The World Bank (WB) has projected that the economy may grow by 6.1-6.3 percent this fiscal year, driven by recovery in investment and exports.
The projection came in the WB quarterly report on ‘Bangladesh State of Economy’ released from its country office yesterday. It identified some risks that may affect growth prospects.
The risks are — power shortage, continual disruptions of Chittagong Port, a rise in inflation and maintenance of industrial harmony.
WB Lead Economist Sanjay Kathuria and Senior Economist Zahid Hussain presented the report, while WB Country Director Ellen Goldstein responded to journalists’ queries.
Hussain said there was a debate over the calculation of growth last fiscal year. Bangladesh Bureau of Statistics (BBS), in its first projection, pegged growth prospects at 5.5 percent, but later it revised the figure upward to 5.8 percent.
He said investment and export are growing this fiscal year.

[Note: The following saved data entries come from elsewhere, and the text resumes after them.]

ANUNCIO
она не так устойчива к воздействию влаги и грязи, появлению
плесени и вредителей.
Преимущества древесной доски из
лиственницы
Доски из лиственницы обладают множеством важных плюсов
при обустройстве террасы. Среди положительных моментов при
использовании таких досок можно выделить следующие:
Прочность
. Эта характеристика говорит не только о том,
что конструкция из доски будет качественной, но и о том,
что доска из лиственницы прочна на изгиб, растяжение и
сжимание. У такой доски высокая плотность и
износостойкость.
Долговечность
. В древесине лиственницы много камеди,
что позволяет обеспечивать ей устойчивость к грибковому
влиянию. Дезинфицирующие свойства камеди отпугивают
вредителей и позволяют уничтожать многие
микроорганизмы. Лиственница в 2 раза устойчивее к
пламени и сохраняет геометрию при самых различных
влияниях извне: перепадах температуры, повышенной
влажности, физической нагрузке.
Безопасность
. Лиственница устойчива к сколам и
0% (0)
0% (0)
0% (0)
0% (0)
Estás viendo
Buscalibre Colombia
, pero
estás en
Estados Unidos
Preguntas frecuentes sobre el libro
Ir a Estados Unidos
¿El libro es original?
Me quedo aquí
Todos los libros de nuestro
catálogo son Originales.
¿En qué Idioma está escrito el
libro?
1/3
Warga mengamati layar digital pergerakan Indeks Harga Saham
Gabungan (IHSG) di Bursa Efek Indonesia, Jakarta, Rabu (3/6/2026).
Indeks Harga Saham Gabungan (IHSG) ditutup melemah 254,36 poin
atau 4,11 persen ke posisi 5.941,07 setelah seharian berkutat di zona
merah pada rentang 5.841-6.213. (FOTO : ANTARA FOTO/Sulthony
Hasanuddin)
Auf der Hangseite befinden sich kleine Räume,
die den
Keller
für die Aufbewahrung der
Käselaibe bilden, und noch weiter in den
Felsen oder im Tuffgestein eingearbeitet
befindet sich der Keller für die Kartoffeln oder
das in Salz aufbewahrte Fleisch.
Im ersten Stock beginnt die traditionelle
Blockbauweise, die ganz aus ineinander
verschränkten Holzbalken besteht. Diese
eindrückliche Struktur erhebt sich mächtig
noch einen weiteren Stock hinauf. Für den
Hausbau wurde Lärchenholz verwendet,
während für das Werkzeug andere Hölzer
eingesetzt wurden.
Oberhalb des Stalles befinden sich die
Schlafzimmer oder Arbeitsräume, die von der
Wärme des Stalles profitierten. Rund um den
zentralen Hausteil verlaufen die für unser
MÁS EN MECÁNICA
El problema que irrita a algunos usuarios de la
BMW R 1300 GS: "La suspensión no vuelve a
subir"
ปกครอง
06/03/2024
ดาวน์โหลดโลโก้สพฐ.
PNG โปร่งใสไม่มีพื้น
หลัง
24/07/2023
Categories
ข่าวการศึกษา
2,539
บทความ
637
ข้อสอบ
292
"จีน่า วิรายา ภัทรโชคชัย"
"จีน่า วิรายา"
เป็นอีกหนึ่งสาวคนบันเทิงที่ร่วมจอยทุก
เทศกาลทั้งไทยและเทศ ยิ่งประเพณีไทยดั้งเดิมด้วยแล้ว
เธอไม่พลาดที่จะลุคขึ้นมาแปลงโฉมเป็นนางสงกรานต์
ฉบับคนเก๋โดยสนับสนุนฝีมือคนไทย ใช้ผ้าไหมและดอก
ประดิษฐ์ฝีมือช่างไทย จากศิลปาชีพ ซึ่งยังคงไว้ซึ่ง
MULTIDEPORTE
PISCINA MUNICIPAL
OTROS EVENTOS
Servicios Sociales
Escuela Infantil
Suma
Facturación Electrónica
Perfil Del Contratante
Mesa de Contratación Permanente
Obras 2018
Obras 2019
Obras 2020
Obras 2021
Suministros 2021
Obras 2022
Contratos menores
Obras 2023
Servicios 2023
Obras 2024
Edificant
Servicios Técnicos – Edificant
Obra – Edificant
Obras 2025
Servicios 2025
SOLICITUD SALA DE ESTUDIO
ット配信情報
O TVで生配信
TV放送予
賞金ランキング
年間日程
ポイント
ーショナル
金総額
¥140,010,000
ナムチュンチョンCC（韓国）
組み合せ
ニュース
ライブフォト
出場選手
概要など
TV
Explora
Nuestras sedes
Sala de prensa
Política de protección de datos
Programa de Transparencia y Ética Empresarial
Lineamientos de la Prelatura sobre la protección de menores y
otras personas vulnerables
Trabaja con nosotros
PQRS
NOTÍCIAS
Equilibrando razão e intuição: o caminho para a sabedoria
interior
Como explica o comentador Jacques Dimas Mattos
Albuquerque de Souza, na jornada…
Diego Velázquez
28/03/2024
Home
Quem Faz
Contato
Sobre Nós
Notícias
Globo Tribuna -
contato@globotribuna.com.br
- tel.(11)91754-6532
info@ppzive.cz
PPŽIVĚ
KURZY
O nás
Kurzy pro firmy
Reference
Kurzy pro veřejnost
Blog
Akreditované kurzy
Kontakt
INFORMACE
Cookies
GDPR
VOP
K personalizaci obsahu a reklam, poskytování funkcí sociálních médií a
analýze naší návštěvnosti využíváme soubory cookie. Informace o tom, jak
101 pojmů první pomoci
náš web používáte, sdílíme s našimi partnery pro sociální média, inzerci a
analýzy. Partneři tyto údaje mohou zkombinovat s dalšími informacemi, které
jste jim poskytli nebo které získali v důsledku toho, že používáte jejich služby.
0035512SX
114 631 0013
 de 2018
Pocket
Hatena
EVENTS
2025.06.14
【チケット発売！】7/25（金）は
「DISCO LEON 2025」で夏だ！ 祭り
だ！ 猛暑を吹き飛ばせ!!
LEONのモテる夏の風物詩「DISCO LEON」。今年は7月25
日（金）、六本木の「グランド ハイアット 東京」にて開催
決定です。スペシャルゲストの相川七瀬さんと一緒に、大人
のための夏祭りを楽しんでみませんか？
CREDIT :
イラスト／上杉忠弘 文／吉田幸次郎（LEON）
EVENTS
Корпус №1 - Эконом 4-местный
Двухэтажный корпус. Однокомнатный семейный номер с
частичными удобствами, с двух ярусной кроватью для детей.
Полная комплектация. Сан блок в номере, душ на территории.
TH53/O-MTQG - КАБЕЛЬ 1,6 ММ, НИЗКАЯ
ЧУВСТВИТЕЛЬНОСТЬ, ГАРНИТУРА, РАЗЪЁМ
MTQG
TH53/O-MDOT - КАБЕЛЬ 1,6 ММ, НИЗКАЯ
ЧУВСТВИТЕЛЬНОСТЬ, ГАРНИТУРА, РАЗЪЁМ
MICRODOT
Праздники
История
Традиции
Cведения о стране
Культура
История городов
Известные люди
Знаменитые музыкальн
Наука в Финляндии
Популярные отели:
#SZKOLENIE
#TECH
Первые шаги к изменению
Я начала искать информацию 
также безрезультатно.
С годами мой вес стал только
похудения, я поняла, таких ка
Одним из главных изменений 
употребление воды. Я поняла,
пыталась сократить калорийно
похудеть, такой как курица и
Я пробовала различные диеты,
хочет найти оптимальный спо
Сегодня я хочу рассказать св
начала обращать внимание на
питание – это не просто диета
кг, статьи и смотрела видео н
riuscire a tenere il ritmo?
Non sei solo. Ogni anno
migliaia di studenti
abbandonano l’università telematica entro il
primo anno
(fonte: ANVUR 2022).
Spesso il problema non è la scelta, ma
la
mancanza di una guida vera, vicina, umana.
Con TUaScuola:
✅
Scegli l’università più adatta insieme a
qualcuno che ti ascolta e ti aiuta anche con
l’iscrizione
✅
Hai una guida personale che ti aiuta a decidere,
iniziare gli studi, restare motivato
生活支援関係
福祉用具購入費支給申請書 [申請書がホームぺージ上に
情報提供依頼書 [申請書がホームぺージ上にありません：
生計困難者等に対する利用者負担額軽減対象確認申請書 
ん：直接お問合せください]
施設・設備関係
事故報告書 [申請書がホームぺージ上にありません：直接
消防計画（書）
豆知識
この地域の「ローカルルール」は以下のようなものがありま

In the first quarter of fiscal 2010-11, exports grew 29.9 percent, capital machinery imports went up by 49.4 percent and industrial raw material imports grew 4.9 percent.
It can be said the economy is making a turnaround; in the field of investment good signs are visible; and as a result, growth in the current fiscal year may cross 6 percent, Hussain said.
However, Kathuria said there are a good number of risks. A major risk lies in whether the power shortage would persist and the roadmap prepared by the government for power generation will be implemented quickly, he added.
Utilisation of the existing power plants, subject to the availability of gas and prevention of mechanical failures, is necessary to avert the risk, Kathuria said. The overall power supply may not increase with new rental power, if the existing plants suffer frequent disruptions, he added.
He said Chittagong Port is Bangladesh’s main port, through which the country’s import export activities are carried out. So to increase growth, the port needs to be kept operational continuously, Kathuria added.
Hussain said there is uncertainty over inflation. The government has projected 6.5 percent inflation for the current fiscal year, but it may reach 7 percent, the senior economist anticipated.
He said the main reason behind the rise in inflation is the price hike of rice.
Rice prices shot up due to international market factors. It is observed that when rice prices go up in India and Thailand, the prices of the staple food item also increase in Bangladesh.
Hussain also said demand for rice in the domestic market is on the rise, but production has not. To keep prices under control, he says, production has to be boosted.
The economist however said the government steps to make the inflation bearable were appropriate.